▸ **Work order**
Take each line of the listing that has the string "class" and report it.

/---

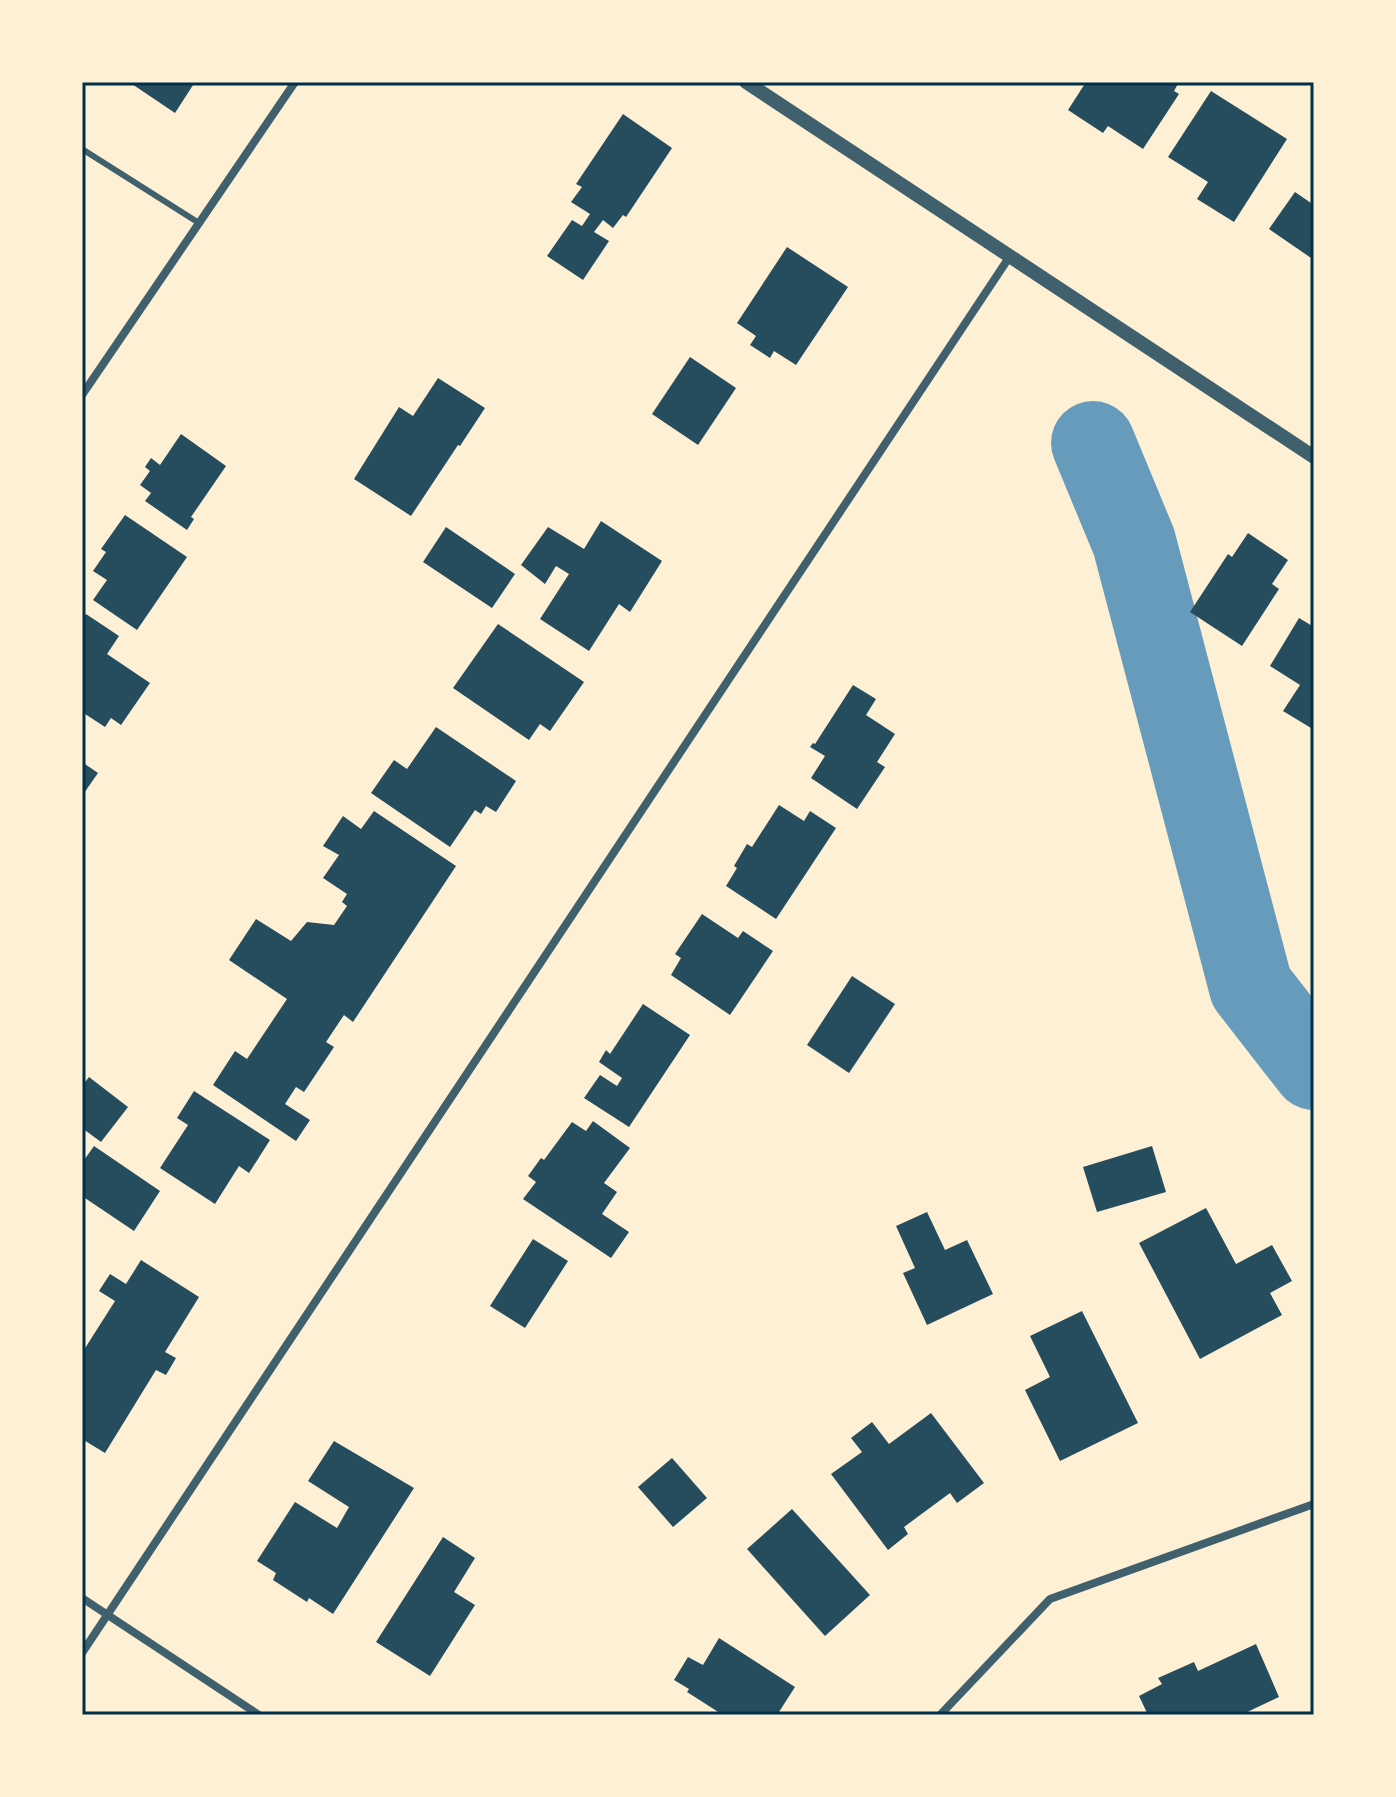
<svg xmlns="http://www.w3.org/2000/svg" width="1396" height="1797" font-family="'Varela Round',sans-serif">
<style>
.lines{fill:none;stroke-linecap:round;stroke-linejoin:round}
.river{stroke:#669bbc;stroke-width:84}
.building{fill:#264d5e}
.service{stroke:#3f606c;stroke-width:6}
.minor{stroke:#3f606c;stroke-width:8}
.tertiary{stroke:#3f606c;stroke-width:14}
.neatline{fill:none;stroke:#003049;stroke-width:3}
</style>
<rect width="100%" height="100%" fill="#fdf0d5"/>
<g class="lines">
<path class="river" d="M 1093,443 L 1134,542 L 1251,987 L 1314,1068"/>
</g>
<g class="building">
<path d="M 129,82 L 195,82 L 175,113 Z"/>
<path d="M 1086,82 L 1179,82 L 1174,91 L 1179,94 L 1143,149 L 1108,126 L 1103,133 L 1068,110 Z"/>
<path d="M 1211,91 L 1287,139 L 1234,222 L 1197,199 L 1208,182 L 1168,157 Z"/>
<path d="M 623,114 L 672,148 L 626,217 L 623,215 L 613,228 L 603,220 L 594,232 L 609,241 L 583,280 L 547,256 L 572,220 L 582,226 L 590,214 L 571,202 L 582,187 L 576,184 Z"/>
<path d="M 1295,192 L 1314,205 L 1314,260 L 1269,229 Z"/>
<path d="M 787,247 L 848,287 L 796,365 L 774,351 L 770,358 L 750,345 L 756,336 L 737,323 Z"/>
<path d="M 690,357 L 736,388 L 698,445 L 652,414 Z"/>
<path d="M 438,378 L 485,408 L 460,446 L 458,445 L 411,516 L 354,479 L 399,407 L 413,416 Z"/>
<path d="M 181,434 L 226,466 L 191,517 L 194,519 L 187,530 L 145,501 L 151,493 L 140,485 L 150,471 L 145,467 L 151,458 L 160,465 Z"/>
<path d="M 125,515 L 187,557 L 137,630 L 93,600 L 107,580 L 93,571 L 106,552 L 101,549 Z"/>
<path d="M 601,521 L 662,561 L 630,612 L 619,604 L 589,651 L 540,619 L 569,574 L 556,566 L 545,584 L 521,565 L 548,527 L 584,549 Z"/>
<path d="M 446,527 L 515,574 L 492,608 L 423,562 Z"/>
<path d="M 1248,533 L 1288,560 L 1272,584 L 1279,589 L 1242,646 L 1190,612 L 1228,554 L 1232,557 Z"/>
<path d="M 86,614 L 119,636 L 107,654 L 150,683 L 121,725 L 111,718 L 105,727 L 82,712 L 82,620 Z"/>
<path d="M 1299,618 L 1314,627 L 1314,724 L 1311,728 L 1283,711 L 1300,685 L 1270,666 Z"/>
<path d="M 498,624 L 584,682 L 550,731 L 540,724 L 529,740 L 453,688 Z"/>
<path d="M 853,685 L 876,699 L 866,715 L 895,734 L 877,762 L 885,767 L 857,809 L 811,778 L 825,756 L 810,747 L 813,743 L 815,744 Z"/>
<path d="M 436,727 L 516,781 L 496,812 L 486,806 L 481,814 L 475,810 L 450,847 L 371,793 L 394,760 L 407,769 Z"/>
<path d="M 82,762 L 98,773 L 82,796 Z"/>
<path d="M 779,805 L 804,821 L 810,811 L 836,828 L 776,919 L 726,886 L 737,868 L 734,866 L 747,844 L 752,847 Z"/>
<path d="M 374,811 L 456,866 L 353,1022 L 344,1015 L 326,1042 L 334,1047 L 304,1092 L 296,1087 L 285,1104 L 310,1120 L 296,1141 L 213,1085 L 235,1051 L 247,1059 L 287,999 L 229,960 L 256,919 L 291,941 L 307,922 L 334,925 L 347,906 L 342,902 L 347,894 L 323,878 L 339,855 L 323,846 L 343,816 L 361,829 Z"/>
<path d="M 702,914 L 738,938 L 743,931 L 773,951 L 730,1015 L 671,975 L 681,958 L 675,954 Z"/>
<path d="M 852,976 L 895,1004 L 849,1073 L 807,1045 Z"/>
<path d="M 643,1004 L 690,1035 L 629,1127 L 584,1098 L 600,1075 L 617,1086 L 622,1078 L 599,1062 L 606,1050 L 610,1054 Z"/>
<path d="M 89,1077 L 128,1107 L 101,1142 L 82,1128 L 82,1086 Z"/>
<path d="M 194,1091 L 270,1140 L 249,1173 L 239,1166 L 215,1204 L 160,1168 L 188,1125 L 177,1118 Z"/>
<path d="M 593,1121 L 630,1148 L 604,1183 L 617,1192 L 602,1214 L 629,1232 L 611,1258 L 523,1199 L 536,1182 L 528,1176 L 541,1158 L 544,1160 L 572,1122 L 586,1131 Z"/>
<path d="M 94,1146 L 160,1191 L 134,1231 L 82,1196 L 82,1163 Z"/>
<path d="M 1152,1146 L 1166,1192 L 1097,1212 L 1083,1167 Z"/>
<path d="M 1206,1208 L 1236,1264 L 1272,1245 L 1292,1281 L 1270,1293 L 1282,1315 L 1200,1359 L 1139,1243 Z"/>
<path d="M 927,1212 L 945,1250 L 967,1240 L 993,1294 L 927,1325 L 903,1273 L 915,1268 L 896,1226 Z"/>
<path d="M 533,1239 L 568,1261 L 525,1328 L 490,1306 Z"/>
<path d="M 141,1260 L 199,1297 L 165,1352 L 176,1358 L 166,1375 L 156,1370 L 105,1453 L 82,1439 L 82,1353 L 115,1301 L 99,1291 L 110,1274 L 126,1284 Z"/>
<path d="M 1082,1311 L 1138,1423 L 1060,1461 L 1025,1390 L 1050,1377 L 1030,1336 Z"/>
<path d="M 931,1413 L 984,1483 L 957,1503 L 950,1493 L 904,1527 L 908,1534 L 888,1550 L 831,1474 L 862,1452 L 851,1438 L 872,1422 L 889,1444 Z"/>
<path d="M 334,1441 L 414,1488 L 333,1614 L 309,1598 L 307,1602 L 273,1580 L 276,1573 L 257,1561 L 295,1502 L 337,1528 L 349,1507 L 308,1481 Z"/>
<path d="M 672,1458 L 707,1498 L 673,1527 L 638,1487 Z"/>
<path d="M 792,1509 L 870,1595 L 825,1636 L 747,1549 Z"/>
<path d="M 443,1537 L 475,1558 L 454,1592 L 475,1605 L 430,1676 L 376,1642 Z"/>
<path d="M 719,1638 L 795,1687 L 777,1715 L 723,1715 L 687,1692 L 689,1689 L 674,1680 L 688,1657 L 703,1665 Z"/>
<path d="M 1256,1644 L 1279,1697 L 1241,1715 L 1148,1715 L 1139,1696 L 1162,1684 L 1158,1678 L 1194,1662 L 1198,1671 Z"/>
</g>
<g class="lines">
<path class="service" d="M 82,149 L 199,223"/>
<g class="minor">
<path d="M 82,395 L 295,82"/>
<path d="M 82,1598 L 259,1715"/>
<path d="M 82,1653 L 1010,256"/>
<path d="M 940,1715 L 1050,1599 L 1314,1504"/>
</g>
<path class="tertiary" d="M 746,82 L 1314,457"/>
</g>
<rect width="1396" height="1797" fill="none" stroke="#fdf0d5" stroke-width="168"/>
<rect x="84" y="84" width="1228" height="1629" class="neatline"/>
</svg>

\---

▸ **Solved problem**
<g class="lines">
<path class="river" d="M 1093,443 L 1134,542 L 1251,987 L 1314,1068"/>
<g class="building">
<g class="lines">
<path class="service" d="M 82,149 L 199,223"/>
<g class="minor">
<path class="tertiary" d="M 746,82 L 1314,457"/>
<rect x="84" y="84" width="1228" height="1629" class="neatline"/>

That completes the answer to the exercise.